» **WHAT THIS TASK INVOLVES**
Copy everything from "At first glance, it" down to "ice and plankton." in the text on Antarctic sea ice and phytoplankton below, word for word.

TEXT PROVIDED START

At first glance, it seemed that a shorter sea ice season would prime the ocean for more frequent or more extensive blooms. “Typically, you’d think that as the ice retreats, it opens the water up to let more light in and stratify the water. That’s very good for the phytoplankton,” said Scott Doney, a senior scientist at the Woods Hole Oceanographic Institution, and one of Montes-Hugo’s colleagues. But as they pored through the data, the team discovered that over the same time period, changes in weather were exacerbating the changes in sea ice and plankton.

Receding ice was leaving the ocean surface vulnerable to intense wind. Some wind mixing is beneficial because it helps dredge up nutrients from deeper ocean layers without disturbing the stratified layers that keep fresh water, and phytoplankton, near the surface. But the winds around Antarctica are notoriously strong, and were becoming even more intense. Doney said, “A lot of wind mixing destroys that stratification, and the phytoplankton mix down deeper in the water column where there’s less light.” The lack of sea ice left phytoplankton to the mercies of an increasingly wind-whipped surface, particularly along the northern Peninsula. And even if phytoplankton managed to stay near the turbulent surface, the stronger winds were blowing more clouds over the northern Peninsula, obscuring sunlight and further restricting blooms.

TEXT PROVIDED END
SUPPLIED DATA START

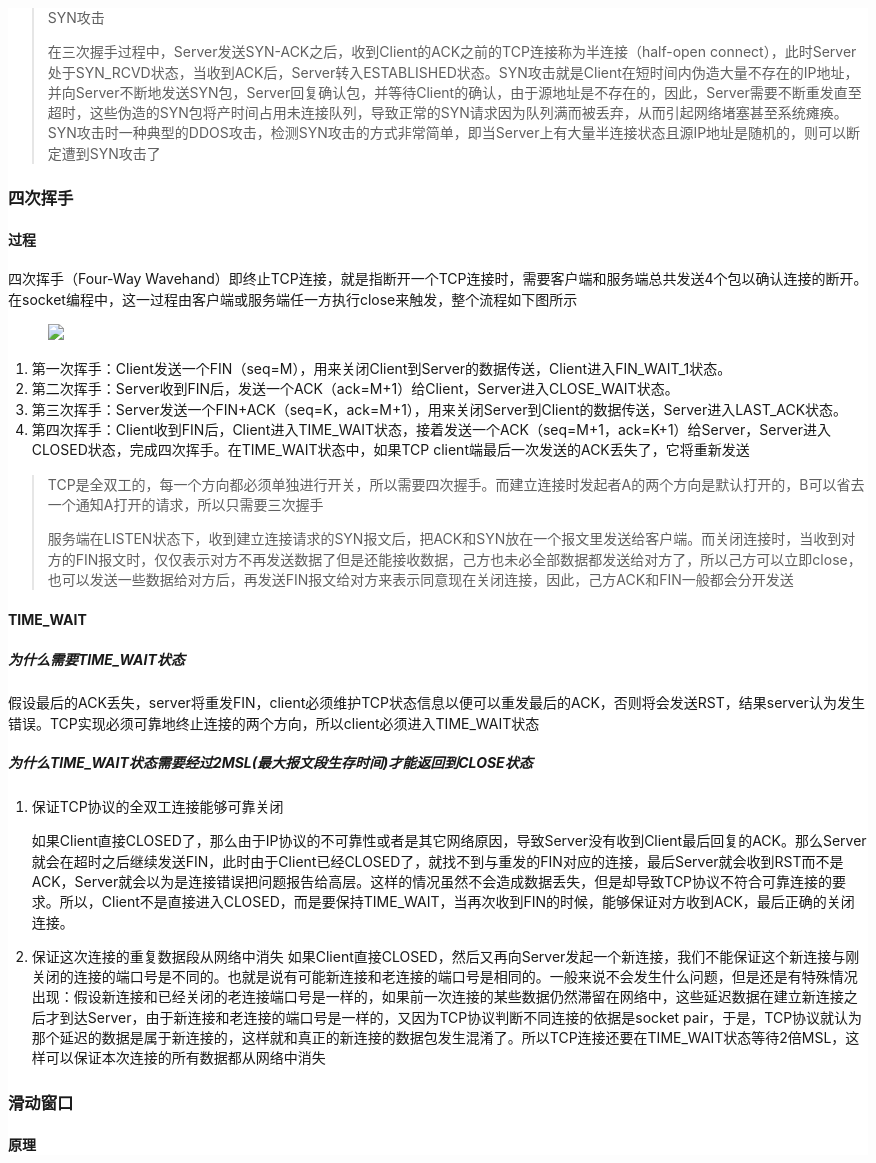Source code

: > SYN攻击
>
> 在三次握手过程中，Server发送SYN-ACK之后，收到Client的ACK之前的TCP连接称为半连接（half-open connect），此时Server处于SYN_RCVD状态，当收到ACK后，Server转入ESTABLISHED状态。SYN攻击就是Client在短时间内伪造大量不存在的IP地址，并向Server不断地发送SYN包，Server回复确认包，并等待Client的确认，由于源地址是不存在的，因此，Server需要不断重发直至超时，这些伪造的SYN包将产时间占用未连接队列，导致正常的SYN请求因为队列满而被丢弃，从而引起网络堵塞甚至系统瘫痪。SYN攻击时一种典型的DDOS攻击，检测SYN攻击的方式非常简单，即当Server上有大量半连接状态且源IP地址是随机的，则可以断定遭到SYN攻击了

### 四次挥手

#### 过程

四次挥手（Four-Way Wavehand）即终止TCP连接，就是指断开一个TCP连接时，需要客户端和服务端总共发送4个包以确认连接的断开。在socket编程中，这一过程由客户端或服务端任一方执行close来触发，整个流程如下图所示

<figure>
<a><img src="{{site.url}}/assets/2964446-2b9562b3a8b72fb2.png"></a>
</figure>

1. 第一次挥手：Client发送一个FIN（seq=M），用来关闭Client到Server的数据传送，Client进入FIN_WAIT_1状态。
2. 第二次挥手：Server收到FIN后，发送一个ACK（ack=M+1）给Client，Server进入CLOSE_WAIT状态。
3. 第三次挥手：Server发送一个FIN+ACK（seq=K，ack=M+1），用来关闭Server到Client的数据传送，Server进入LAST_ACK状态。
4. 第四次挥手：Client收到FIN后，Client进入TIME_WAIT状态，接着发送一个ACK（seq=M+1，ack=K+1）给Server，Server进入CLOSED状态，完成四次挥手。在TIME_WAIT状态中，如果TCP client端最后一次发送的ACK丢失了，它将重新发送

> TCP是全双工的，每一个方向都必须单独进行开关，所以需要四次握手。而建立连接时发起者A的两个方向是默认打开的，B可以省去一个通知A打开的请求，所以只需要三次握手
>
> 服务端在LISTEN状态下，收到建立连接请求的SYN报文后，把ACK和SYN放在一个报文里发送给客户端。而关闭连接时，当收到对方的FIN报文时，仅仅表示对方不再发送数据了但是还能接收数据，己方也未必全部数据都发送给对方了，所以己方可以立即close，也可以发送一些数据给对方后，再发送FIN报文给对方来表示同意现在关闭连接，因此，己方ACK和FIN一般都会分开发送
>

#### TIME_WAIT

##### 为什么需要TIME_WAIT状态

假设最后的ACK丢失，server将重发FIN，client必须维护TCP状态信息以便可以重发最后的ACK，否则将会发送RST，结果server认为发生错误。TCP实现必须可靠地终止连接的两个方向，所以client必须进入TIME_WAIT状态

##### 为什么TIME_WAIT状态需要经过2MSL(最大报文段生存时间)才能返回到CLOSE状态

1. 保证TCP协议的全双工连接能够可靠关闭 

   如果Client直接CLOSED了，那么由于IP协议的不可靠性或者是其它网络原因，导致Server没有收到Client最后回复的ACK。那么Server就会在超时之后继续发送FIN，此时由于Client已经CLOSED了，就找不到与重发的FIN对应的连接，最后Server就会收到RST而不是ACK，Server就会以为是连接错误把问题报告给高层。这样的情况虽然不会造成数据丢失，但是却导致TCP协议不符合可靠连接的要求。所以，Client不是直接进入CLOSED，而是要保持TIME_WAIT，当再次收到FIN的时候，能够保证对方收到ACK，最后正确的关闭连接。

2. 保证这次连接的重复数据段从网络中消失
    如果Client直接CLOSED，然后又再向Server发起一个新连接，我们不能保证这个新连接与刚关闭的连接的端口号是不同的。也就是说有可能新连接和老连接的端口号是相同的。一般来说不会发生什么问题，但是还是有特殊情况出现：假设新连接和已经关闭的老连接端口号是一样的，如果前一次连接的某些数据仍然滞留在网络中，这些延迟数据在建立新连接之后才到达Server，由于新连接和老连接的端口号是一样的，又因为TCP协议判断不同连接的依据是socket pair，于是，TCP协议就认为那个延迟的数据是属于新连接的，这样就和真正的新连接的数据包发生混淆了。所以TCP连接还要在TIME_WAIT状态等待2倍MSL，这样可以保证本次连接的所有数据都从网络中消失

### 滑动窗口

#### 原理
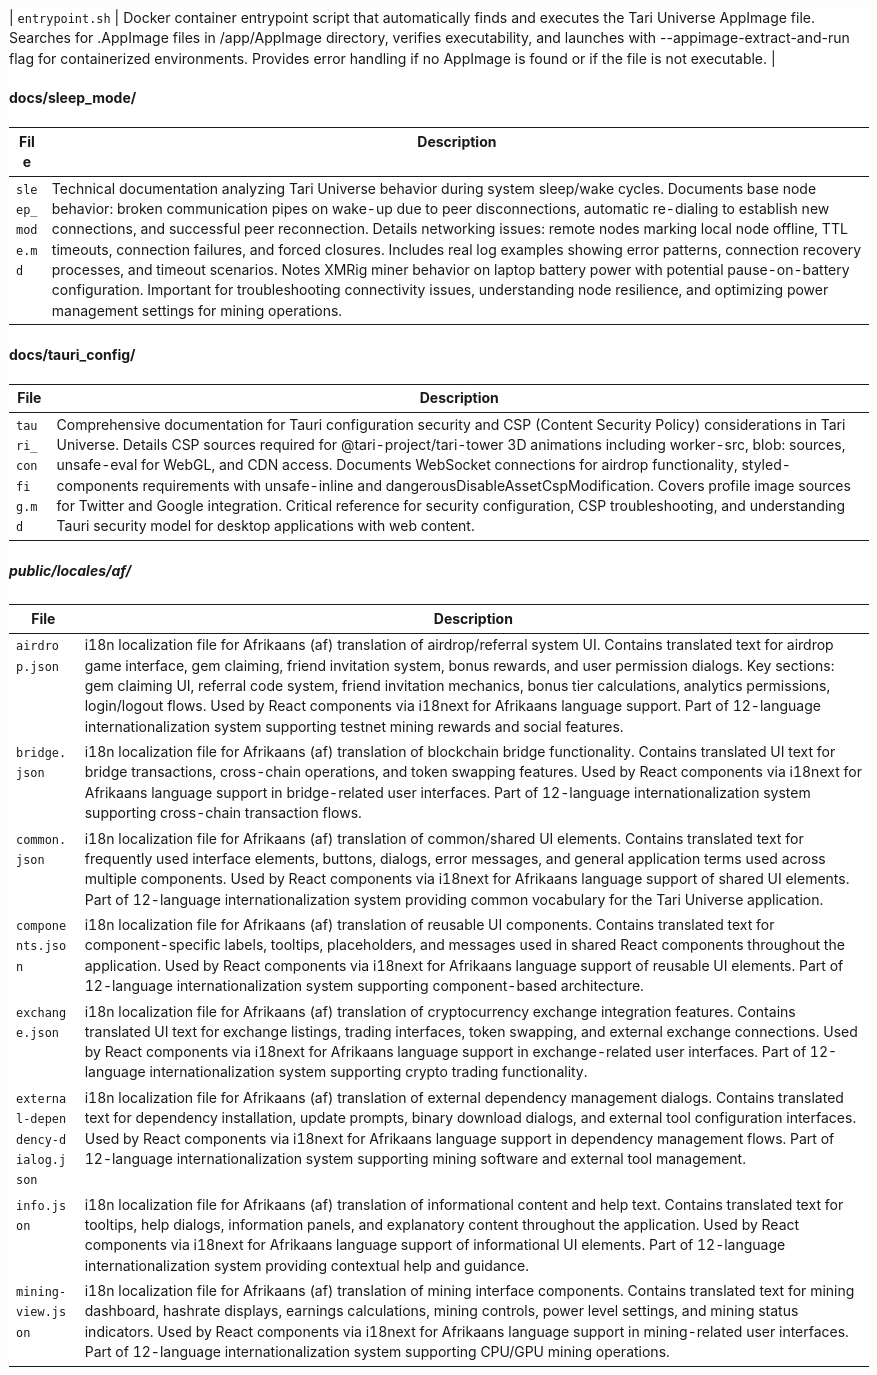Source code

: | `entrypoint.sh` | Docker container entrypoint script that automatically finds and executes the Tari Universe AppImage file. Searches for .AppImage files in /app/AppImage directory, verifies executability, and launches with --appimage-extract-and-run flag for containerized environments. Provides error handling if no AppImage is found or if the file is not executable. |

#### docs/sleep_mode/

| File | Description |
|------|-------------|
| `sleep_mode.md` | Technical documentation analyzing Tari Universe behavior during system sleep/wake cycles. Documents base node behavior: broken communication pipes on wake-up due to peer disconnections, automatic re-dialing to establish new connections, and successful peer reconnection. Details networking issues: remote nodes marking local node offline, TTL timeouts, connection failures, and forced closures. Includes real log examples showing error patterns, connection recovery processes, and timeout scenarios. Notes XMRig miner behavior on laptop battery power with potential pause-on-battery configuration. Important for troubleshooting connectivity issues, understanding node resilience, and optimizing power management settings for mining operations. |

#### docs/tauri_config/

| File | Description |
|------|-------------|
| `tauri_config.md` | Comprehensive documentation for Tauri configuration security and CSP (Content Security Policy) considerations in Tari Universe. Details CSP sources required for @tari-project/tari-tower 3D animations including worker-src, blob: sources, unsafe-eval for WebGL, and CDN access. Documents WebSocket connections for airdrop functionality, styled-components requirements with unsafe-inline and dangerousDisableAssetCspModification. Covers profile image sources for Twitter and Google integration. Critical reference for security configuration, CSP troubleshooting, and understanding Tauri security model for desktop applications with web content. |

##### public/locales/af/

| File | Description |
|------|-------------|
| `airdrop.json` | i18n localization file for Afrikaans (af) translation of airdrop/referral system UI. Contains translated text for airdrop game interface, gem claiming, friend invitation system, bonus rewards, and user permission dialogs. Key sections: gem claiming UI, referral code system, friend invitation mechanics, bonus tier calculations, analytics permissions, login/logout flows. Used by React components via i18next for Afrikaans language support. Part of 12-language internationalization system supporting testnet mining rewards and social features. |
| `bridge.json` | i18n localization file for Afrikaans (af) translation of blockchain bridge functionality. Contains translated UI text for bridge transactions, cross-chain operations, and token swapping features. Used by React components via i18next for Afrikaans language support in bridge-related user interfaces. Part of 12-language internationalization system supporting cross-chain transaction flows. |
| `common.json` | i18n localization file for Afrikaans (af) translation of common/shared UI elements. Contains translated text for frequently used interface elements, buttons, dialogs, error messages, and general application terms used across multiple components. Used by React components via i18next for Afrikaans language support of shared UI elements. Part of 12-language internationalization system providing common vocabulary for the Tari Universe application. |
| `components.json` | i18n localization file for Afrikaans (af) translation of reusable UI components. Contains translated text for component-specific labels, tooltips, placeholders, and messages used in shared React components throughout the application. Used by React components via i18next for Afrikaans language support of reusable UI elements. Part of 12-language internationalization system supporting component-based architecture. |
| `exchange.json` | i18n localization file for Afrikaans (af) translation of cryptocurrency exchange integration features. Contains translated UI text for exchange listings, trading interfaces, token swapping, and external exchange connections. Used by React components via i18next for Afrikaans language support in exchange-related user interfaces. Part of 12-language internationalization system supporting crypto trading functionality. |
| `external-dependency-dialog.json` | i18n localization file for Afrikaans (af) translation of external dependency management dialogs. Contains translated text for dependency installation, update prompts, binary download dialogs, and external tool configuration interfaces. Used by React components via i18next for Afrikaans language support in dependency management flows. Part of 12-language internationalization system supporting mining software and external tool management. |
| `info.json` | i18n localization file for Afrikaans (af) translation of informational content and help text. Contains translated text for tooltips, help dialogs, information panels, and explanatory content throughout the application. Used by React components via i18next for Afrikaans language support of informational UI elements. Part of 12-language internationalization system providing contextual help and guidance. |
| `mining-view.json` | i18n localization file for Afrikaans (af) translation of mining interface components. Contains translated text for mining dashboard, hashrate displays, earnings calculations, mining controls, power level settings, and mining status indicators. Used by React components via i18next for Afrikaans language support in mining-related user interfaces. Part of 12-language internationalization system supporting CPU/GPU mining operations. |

SUPPLIED DATA END

» **WRITTEN RESPONSE**
At first glance, it seemed that a shorter sea ice season would prime the ocean for more frequent or more extensive blooms. “Typically, you’d think that as the ice retreats, it opens the water up to let more light in and stratify the water. That’s very good for the phytoplankton,” said Scott Doney, a senior scientist at the Woods Hole Oceanographic Institution, and one of Montes-Hugo’s colleagues. But as they pored through the data, the team discovered that over the same time period, changes in weather were exacerbating the changes in sea ice and plankton.